Study text:
○ ○ ○ ○
Female Figures and Paintings from the Land of Enchantment

Guest Artist

Diné Painter, Armond Antonio, Questions the Nature of Reality. Words: Jada Griffin

Diné Painter, Armond Antonio, Questions the Nature of Reality.

Words: Jada Griffin

This land of enchantment speaks of another time sense than that of our Western European lineal time. Here in New Mexico, we are aware of the bare geological bones of the earth. Where other American cities are paved, in less developed towns like Taos and Santa Fe, roads are often dirt. The dirt connects us literally and directly to the skin of the planet on which we live, carrying us back to the origin birth that was the creation of the world. Armond Antonio, a young Diné painter from Pueblo Pintado on the Navajo reservation that spans New Mexico, Arizona and Utah, well understands this expansive and stratified sense of time. The very mesas and canyons of his homeland are saturated with a palpable spiritual force - a spiritual force that includes the multiple layers of reality that have been absorbed into the myths and stories of his people.

Southwest Art, Armond Antonio’s most recent work, is an extraordinary painting. Perhaps more than even the painter knows. When viewing it up close, its large proportions, (four by five feet), pulsate with mysterious energy. Artists often operate intuitively, hitching themselves by instinct to a sky hook, a tool that has the potential to catalyze a breakthrough in their work. This has happened to me in my own art. Suddenly and without explanation, it will occur to the artist to incorporate a new element into a painting, and this element all-at-once changes the emotional impact of the entire piece. Arriving at the experience demands a “letting go,” a surrender of preconceptions, of one’s perceived ability to control the progress of the painting. This “allowing” permits one to enter into the rhythm of a vaster and entirely inter-connected universe. The blissful condition is trance-like. It has more power to affect the artist than the artist has power to stop it. A painting seems to arrive out of silence, emerging without the hand of the painter.
○ ○ ○ ○
Written task A: Restate the passage of the essay on Armond Antonio that opens with the words "This land of" and closes with "of his people.", substituting "plateaus" for "mesas".
Written task B: Continue the essay on Armond Antonio from the point at which it stops.

Exercise data:
○ ○ ○ ○
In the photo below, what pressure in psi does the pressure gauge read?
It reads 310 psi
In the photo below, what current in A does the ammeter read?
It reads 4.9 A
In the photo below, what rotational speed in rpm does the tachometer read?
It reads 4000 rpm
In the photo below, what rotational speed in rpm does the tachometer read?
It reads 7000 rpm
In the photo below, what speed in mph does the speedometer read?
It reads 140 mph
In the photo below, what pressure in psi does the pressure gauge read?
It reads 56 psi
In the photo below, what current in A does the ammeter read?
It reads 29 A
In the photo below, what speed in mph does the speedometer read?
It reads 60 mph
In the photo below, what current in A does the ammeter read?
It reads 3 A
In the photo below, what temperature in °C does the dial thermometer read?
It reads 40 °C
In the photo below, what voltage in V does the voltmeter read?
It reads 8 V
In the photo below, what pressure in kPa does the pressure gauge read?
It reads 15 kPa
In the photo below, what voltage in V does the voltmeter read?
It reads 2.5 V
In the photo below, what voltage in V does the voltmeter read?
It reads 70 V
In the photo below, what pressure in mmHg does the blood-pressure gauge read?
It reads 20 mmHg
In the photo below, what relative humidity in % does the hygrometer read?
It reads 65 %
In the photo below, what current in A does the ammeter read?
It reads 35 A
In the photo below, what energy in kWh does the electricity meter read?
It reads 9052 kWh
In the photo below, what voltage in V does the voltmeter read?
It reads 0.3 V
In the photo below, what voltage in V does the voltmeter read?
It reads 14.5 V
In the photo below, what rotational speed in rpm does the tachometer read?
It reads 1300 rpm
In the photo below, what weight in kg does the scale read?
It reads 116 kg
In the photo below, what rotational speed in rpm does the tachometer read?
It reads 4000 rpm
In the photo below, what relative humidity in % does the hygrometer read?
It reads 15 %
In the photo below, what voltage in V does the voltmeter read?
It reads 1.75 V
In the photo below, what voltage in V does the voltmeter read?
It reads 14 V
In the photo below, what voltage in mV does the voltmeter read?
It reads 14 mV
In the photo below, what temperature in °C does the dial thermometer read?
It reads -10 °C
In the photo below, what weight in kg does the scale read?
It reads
○ ○ ○ ○
Expected output A:
This land of enchantment speaks of another time sense than that of our Western European lineal time. Here in New Mexico, we are aware of the bare geological bones of the earth. Where other American cities are paved, in less developed towns like Taos and Santa Fe, roads are often dirt. The dirt connects us literally and directly to the skin of the planet on which we live, carrying us back to the origin birth that was the creation of the world. Armond Antonio, a young Diné painter from Pueblo Pintado on the Navajo reservation that spans New Mexico, Arizona and Utah, well understands this expansive and stratified sense of time. The very plateaus and canyons of his homeland are saturated with a palpable spiritual force - a spiritual force that includes the multiple layers of reality that have been absorbed into the myths and stories of his people.

Expected output B:
When Armond Antonio includes into the foreground of Southwest Art an acrylic paint tube with yellow paint oozing out of it, a sudden breakthrough is recognized in his art. The paint tube, a surreal addition, causes a juxtaposition of unexpected elements. We respond convulsively to the beauty in front of us, and we know too that the painting is an invention created in the mind of the artist. The painting is not the real world. Beyond this, however, what Antonio effectively does in Southwest Art, with its Anasazi ruins in the background, its Indigenous pottery and Diné storyteller in the middle ground, and its paint tube in the foreground, is question the very nature of reality. The artist makes it clear that the addition of the paint tube was a means to communicate to other Navajo artists accustomed to working exclusively with natural materials, that they can expand both their repertoire as well as their horizons by using industrially manufactured paint. But in this masterful canvas, we travel forward in time from the back of the painting where the Anasazi ruins are, to the front of the painting where the paint tube is. (The paint tube, we know innately, rests in contemporary time.) When we walk on the bare earth of the dirt roads of New Mexico, we mimic in reverse what happens in the painting and travel back in time to the very origins of our planet. Within the realm of Antonio’s painting, as on the roads of New Mexico, we are time travelers from one energetic field to another energetic field. Present time is one reality. Past time is another. The kingdom of the painting is one reality. The territory of the “real world” is a different one. The painting, in fact, jogs us into an alternative reality, a reality where the thrust and forces of a vaster, interconnected cosmic fabric take over our fragile human capabilities.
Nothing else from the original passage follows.